While the city may have built its global reputation around the hearty behemoth that is deep dish pizza, the tradition of thin crust, tavern-style pies is generally more preferred by Chicagoans.

Unlike our neighbors on the East Coast, pizza as a culinary staple did not catch on in Chicago until the post-Prohibition 1940s. Essentially, local taverns used pizza as the perfect accompaniment to alcohol—not needing plates, the pizza was cut into small squares to fit neatly on a paper napkin and enticed patrons to stay (and drink) longer.

Chicagoans also adopted hand-rolling out pizza dough unlike the traditionalists of New York, who preferred theirs tossed, according to Chicago Magazine. Machine sheeters eventually proved to be more efficient than hand-rolling and produced a thinner pizza dough.

Since then, tavern-style, which is much slimmer, lighter and crisper than its counterparts, has been a beloved favorite of Chicago’s culinary cuisine.

How does Pizza Hut's tavern-style pizza taste?

I placed my order on a Saturday night for a large tavern-style pizza with classic marinara sauce, cheese, pepperoni and pineapple. I kept my expectations in check but still held out hope that somehow, someway the national pizza chain had struck gold in replicating the intricacies of Chicago tavern-style pizza. 

At first glance, the pie was overwhelmingly dry with a questionable amount of sprinkled oregano. Any remnants of cheese that would usually hold each slice together had dried up, leaving multiple pieces to slide across the cardboard box. Personally, I'm accustomed to the glimmering pools of oil gathering in each pepperoni slice, shimmering as the pizza box is opened until one gets a napkin to sop up the excess. I understand that might not be everyone's preference, so I pushed my bias aside and still held onto whatever optimism was left as I embarked on the first bite.

The star of the show should be the actual pizza crust when it comes to tavern-style. Purists are looking for an audible crunch and layer of dough able to withstand an abundance of toppings without getting too soggy.

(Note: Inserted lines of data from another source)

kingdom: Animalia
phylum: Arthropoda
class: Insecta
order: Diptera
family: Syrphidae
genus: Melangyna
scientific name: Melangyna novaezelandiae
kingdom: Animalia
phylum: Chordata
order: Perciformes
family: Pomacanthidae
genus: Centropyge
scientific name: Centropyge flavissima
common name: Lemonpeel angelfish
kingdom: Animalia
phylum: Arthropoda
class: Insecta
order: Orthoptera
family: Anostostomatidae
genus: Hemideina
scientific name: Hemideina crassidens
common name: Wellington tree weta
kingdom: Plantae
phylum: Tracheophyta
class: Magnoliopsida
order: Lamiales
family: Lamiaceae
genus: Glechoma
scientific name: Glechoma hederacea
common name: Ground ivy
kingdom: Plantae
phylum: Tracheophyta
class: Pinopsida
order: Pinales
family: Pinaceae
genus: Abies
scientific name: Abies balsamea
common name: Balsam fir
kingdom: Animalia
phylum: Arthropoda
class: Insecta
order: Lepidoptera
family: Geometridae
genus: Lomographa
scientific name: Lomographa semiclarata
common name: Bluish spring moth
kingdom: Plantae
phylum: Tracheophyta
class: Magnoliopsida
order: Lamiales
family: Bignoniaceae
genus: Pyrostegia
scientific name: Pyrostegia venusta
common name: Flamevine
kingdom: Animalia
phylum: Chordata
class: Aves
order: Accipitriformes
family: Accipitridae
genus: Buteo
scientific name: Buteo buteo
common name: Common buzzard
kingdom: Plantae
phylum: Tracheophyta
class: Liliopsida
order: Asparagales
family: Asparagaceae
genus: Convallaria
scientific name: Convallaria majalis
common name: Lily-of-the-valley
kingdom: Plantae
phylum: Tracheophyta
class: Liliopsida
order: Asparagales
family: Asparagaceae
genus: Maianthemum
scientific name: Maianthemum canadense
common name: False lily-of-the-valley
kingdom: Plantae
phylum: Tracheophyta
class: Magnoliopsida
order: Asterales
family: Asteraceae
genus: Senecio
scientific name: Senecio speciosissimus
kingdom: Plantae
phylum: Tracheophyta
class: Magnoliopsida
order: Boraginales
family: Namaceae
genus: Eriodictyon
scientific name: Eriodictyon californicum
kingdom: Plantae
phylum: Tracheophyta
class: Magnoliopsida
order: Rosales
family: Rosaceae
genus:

What I was met with was a hardened, arguably stale flatbread pizza crust with more chew than crunch. It was reminiscent of an unleavened bread collapsing against the weight of the few toppings it was expected to withstand.

Determined to give this taste test a fair shot, I even threw a slice into the microwave for about 20 seconds to make it perhaps a bit more edible. Unfortunately, this made the dough even more chewy, with only a slight improvement to the cheese flavor. 

Upon first bite, a taste-testing friend immediately shrieked and retched. Dramatics aside, the drab flavors combined with the generally unpleasant dough texture made for a disappointing pizza experience.

The hope I once had for my first positive Pizza Hut experience has faded. To the curious Chicagoans, fight the urge of exploration and stick to the best pizzerias in town. And to the inquisitive out-of-towners, let not this interesting endeavor from “The Hut” deceive you of the greatness that is true Chicago tavern-style pizza.